From owner-svn-src-all@FreeBSD.ORG  Tue Jun 23 08:29:46 2009
Return-Path: <owner-svn-src-all@FreeBSD.ORG>
Delivered-To: svn-src-all@freebsd.org
Received: from mx1.freebsd.org (mx1.freebsd.org [IPv6:2001:4f8:fff6::34])
	by hub.freebsd.org (Postfix) with ESMTP id 4BD50106564A
	for <svn-src-all@freebsd.org>; Tue, 23 Jun 2009 08:29:46 +0000 (UTC)
	(envelope-from andre@freebsd.org)
Received: from c00l3r.networx.ch (c00l3r.networx.ch [62.48.2.2])
	by mx1.freebsd.org (Postfix) with ESMTP id AE7E78FC26
	for <svn-src-all@freebsd.org>; Tue, 23 Jun 2009 08:29:43 +0000 (UTC)
	(envelope-from andre@freebsd.org)
Received: (qmail 23427 invoked from network); 23 Jun 2009 08:17:05 -0000
Received: from localhost (HELO [127.0.0.1]) ([127.0.0.1])
	(envelope-sender <andre@freebsd.org>)
	by c00l3r.networx.ch (qmail-ldap-1.03) with SMTP
	for <rwatson@FreeBSD.org>; 23 Jun 2009 08:17:05 -0000
Message-ID: <4A409275.30705@freebsd.org>
Date: Tue, 23 Jun 2009 10:29:41 +0200
From: Andre Oppermann <andre@freebsd.org>
User-Agent: Thunderbird 1.5.0.14 (Windows/20071210)
MIME-Version: 1.0
To: Robert Watson <rwatson@FreeBSD.org>
References: <200906222308.n5MN856I055711@svn.freebsd.org>
	<alpine.BSF.2.00.0906230631420.91891@fledge.watson.org>
In-Reply-To: <alpine.BSF.2.00.0906230631420.91891@fledge.watson.org>
Content-Type: text/plain; charset=ISO-8859-1; format=flowed
Content-Transfer-Encoding: 7bit
Cc: svn-src-head@freebsd.org, svn-src-all@freebsd.org,
	src-committers@freebsd.org
Subject: Re: svn commit: r194672 - in head/sys: kern netinet sys
X-BeenThere: svn-src-all@freebsd.org
X-Mailman-Version: 2.1.5
Precedence: list
List-Id: "SVN commit messages for the entire src tree \(except for &quot;
	user&quot; and &quot; projects&quot; \)" <svn-src-all.freebsd.org>
List-Unsubscribe: <http://lists.freebsd.org/mailman/listinfo/svn-src-all>,
	<mailto:svn-src-all-request@freebsd.org?subject=unsubscribe>
List-Archive: <http://lists.freebsd.org/pipermail/svn-src-all>
List-Post: <mailto:svn-src-all@freebsd.org>
List-Help: <mailto:svn-src-all-request@freebsd.org?subject=help>
List-Subscribe: <http://lists.freebsd.org/mailman/listinfo/svn-src-all>,
	<mailto:svn-src-all-request@freebsd.org?subject=subscribe>
X-List-Received-Date: Tue, 23 Jun 2009 08:29:46 -0000

Robert Watson wrote:
> 
> On Mon, 22 Jun 2009, Andre Oppermann wrote:
> 
>>  Add soreceive_stream(), an optimized version of soreceive() for
>>  stream (TCP) sockets.
> 
> While this sounds like very interesting work, I was struck by the lack of:
> 
>   Reviewed by:    ?
>   Tested by:    ?
> 
> Have you tested this change with some of our TCP conumer edge cases, 
> especially in-kernel consumers:
> 
> - Accept filters
> - NFS client
> - NFS server
> - smbfs
> - iscsi initiator

No, yes, yes, no, no.  Plus a large number of SSH copying (it will trip
over every corrupted byte) and fetching half of the ports collection
programs source code and comparing the checksum.

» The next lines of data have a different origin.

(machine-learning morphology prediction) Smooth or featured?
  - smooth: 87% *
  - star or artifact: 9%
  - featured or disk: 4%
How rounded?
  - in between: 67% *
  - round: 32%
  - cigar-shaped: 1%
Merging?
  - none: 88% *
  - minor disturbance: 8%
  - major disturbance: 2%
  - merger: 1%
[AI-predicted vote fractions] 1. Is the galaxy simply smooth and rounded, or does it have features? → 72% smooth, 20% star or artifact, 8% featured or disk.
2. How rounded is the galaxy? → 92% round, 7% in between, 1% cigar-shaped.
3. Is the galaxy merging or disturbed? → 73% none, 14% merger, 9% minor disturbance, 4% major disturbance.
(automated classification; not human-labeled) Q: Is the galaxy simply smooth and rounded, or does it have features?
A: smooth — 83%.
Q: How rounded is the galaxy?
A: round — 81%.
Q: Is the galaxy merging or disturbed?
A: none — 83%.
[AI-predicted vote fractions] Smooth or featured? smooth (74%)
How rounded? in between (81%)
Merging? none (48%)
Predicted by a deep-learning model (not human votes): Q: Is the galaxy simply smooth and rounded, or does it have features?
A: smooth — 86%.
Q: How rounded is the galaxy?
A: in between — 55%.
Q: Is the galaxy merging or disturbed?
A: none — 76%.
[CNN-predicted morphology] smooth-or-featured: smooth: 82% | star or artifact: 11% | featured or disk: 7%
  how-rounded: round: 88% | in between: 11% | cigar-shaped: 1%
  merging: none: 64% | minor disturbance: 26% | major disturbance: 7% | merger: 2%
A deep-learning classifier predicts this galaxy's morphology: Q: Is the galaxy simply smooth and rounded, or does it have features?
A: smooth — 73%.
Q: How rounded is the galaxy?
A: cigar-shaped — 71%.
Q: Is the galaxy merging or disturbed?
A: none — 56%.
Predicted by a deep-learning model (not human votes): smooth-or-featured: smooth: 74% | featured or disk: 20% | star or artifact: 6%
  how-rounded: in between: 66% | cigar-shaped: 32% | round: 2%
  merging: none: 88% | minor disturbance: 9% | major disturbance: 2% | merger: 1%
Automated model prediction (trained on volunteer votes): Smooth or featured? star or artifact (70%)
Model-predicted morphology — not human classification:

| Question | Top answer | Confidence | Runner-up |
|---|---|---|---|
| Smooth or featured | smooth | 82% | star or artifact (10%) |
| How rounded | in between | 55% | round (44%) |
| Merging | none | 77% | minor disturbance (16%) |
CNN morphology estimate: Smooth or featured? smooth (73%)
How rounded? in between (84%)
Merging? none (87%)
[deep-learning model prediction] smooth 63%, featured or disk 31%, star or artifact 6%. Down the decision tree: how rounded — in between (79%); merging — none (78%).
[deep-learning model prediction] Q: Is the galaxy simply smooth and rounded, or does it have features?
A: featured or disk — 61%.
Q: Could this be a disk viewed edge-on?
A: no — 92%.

> I also assume that the plan is that this will not be enabled by default 
> in 8.0?  With soreceive_dgram, it took three months to shake out the 
> nits, and the datagram case is far simpler than the stream case.  Given 
> that experience, I'd guess it will take longer for the new stream code 
> to shake out, and probably involve painfully tracking subtle bugs in 
> blocking code, data corruption in NFS, etc.  I've identified one such 
> possible bug for iscsi.

No, it not supposed to be enable by default in 8.0.

> To provide easier access for early adopters, we shipped with 
> soreceive_dgram available for UDP, but optionally enabled by a loader 
> tunable, for at least one minor rev.  I would recommend doing something 
> similar here.

A good hint, thank you.

> A few inline comments below, including one serious bug (assuming my 
> reading is right).  This doesn't consistute a full review because it's 
> too early in the morning to reason fully about the socket buffer code.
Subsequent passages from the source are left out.